[[ DATA RECORDS open ]]
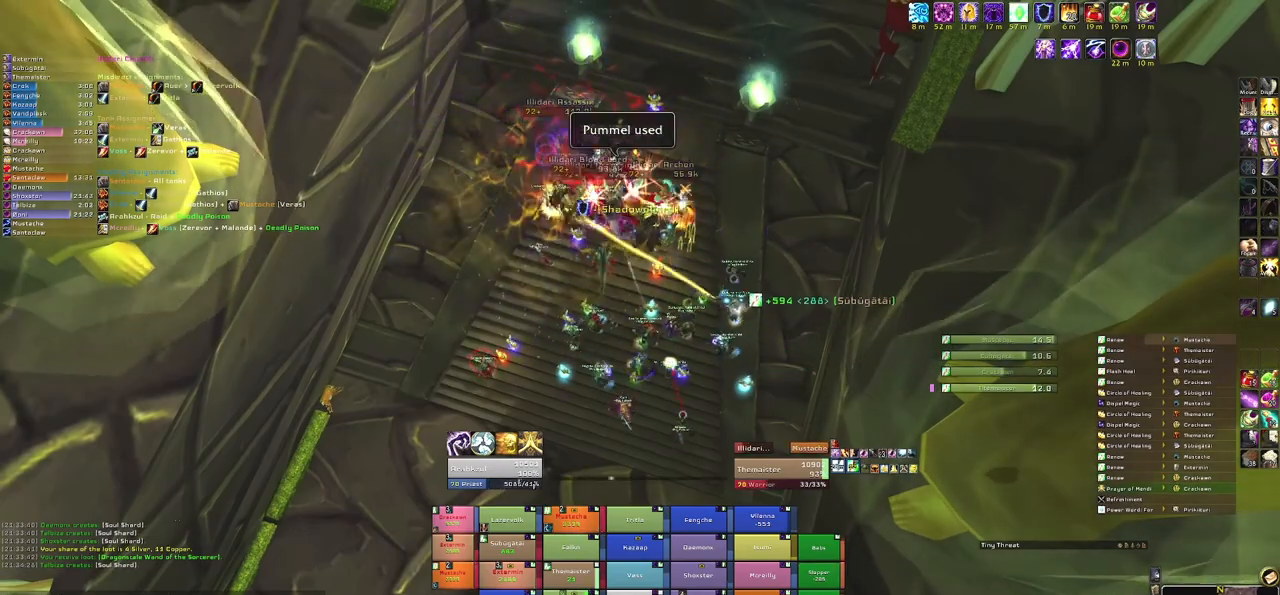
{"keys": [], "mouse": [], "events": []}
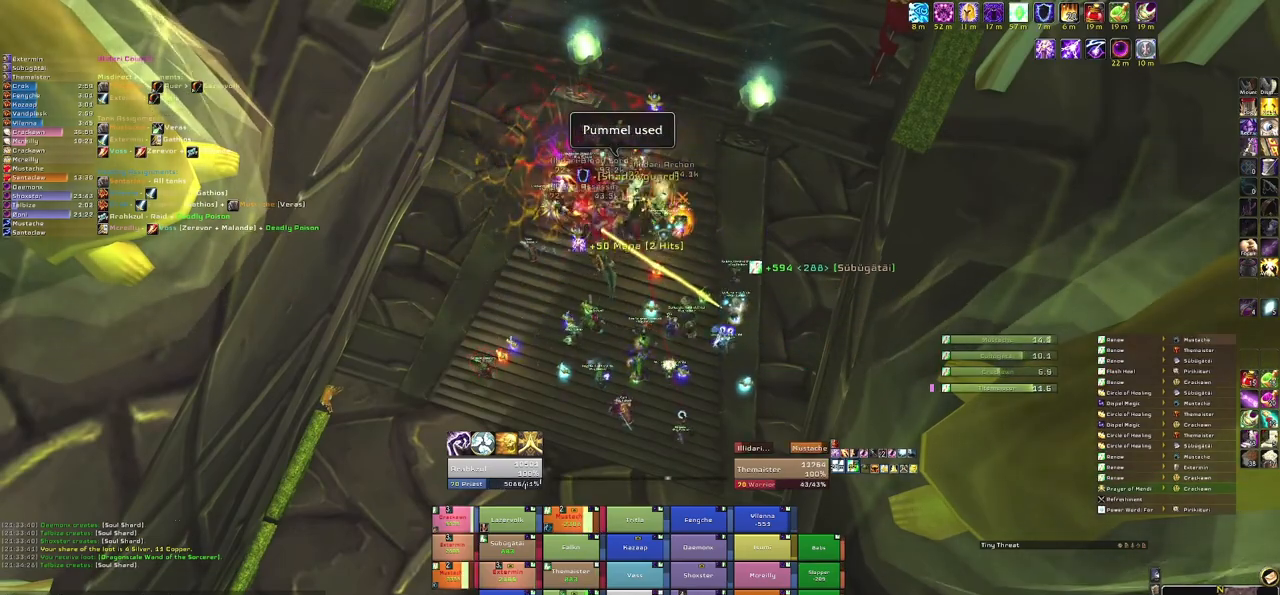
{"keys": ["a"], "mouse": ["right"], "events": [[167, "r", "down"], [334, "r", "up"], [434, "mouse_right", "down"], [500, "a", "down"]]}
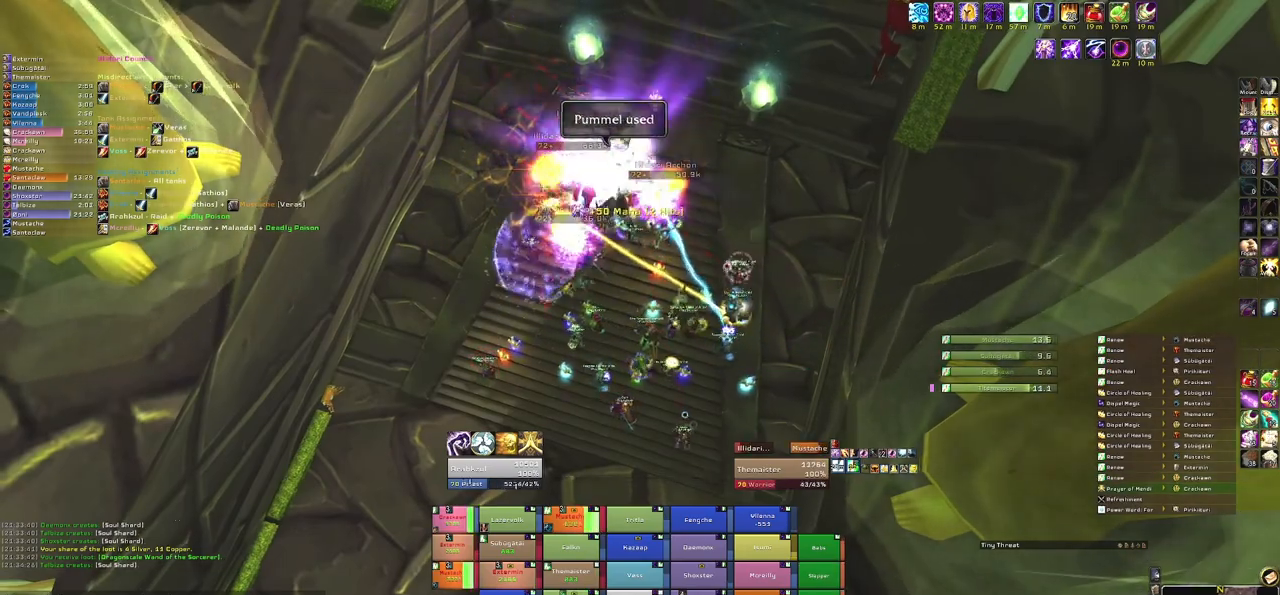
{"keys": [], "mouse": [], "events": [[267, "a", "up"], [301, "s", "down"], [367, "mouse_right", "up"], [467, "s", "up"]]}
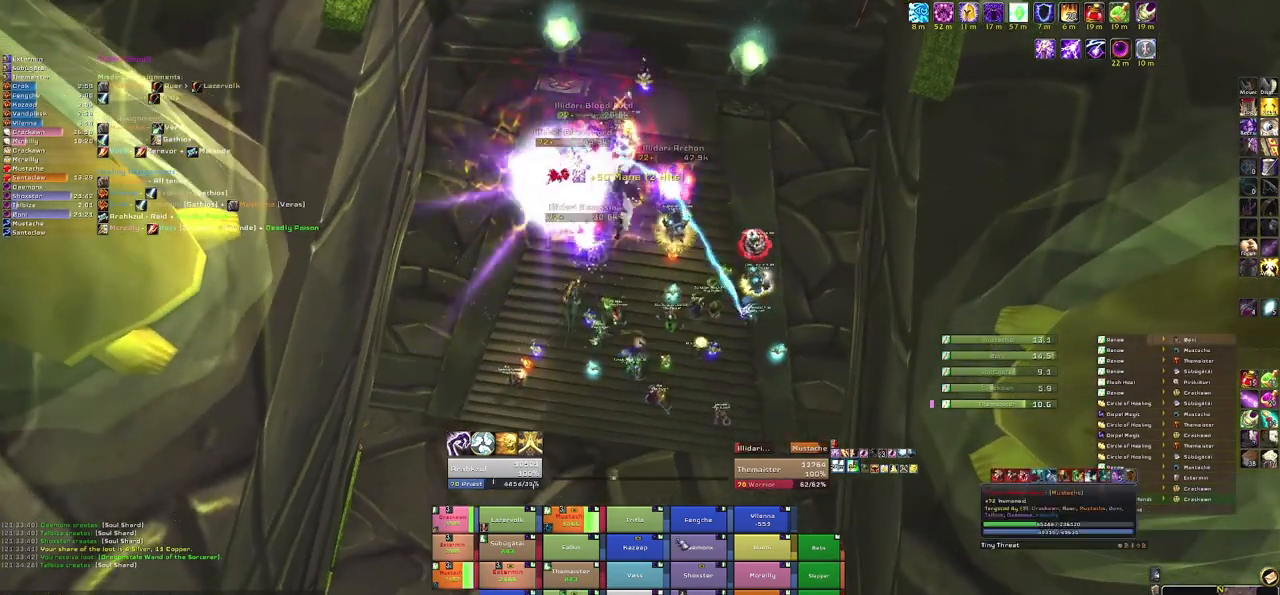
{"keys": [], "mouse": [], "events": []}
[[ DATA RECORDS closed ]]
[[ DATA RECORDS open ]]
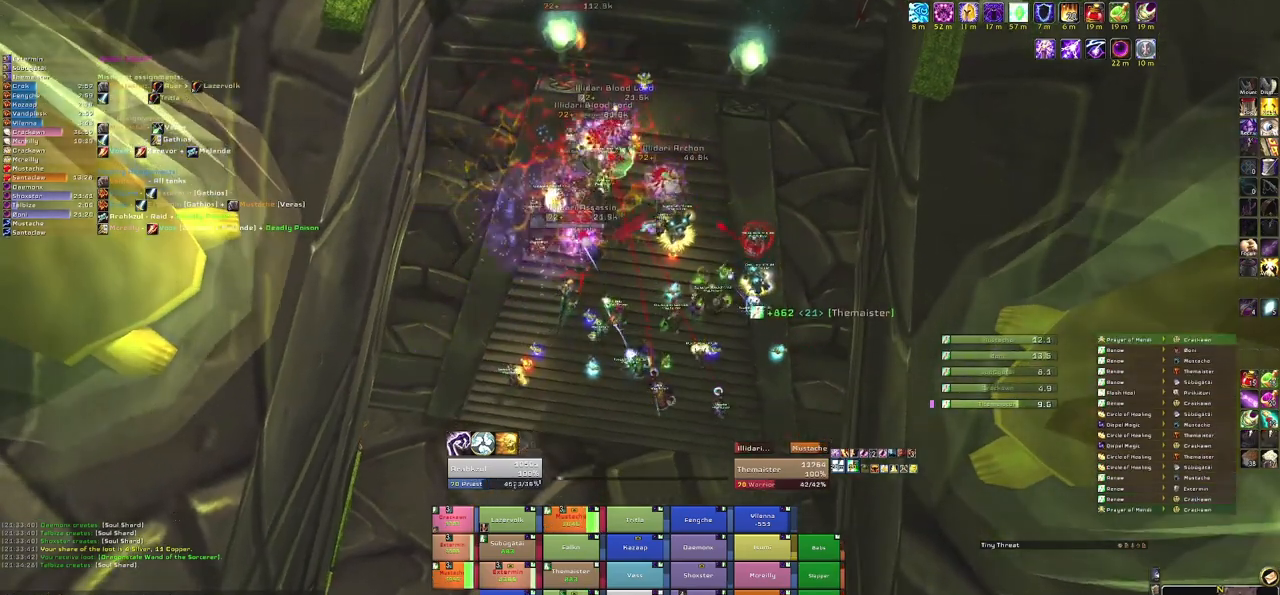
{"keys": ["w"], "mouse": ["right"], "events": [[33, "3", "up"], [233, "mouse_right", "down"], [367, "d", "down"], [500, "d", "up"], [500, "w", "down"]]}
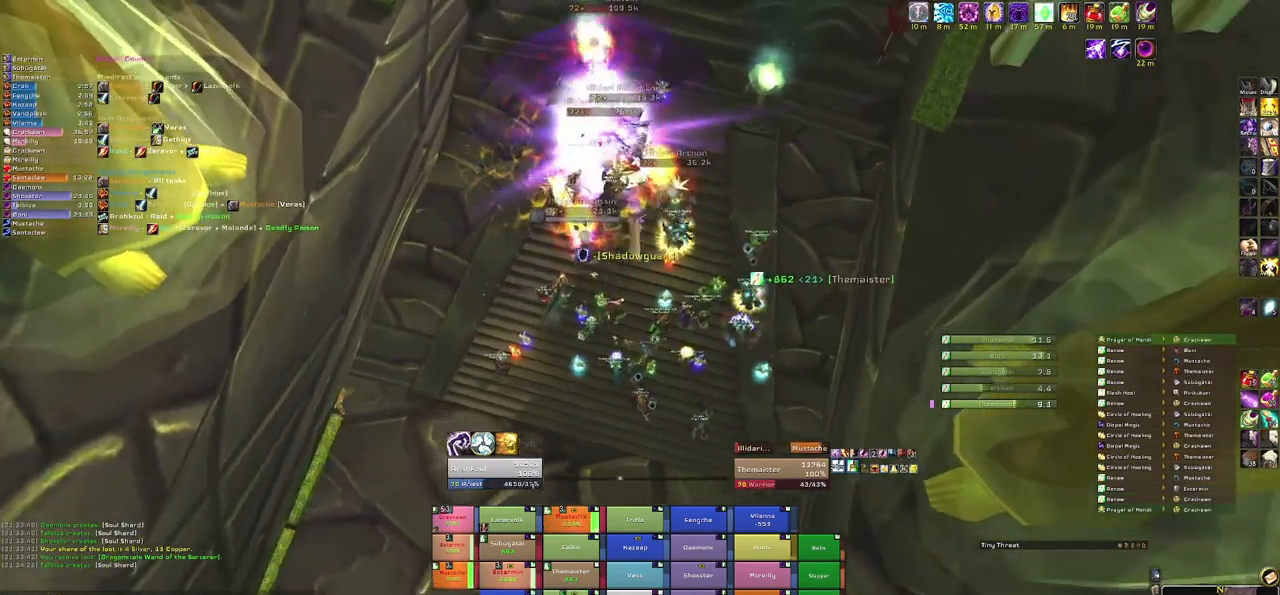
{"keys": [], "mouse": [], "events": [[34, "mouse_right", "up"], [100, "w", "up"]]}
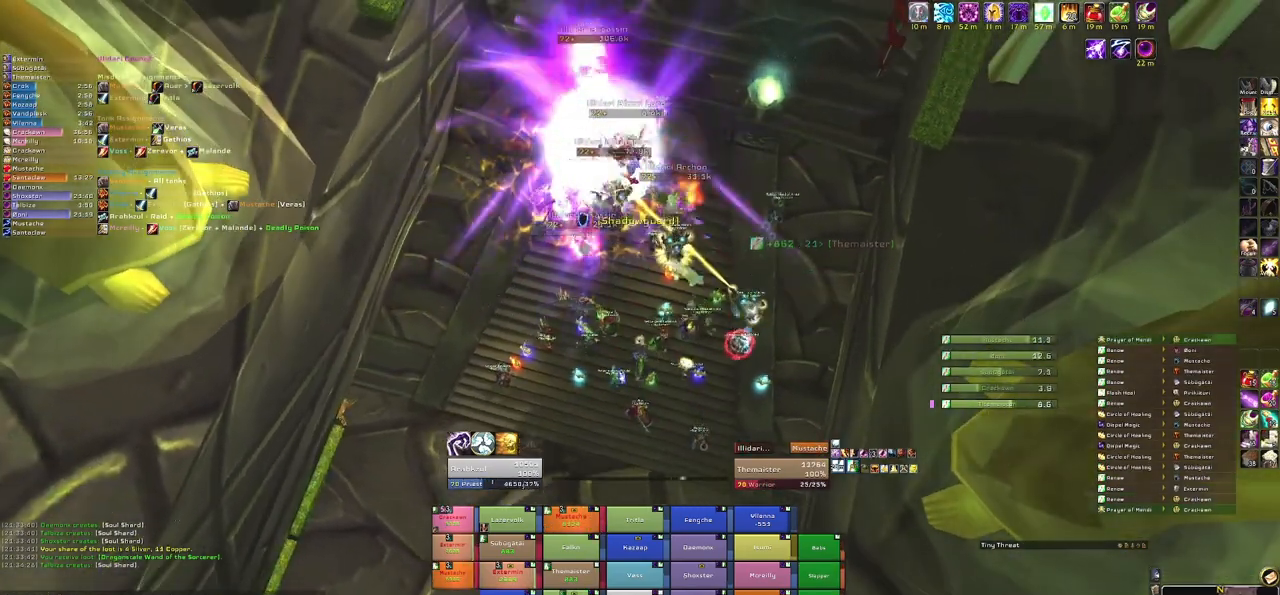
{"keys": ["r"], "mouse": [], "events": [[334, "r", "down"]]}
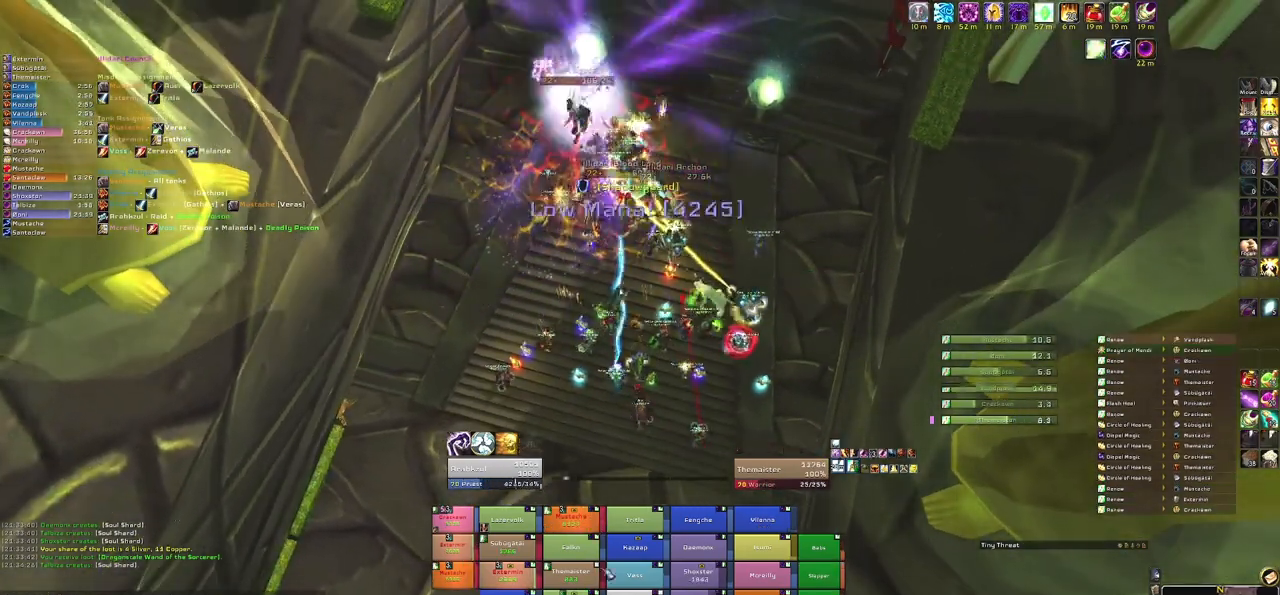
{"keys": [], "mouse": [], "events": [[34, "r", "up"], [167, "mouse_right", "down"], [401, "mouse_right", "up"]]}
[[ DATA RECORDS closed ]]
HOW TO COMPLETE THIS TASK -
Please copy all lines of the listing in which the string "down" occurs.

OUTPUT BELOW -
{"keys": ["a"], "mouse": ["right"], "events": [[167, "r", "down"], [334, "r", "up"], [434, "mouse_right", "down"], [500, "a", "down"]]}
{"keys": [], "mouse": [], "events": [[267, "a", "up"], [301, "s", "down"], [367, "mouse_right", "up"], [467, "s", "up"]]}
{"keys": ["w"], "mouse": ["right"], "events": [[33, "3", "up"], [233, "mouse_right", "down"], [367, "d", "down"], [500, "d", "up"], [500, "w", "down"]]}
{"keys": ["r"], "mouse": [], "events": [[334, "r", "down"]]}
{"keys": [], "mouse": [], "events": [[34, "r", "up"], [167, "mouse_right", "down"], [401, "mouse_right", "up"]]}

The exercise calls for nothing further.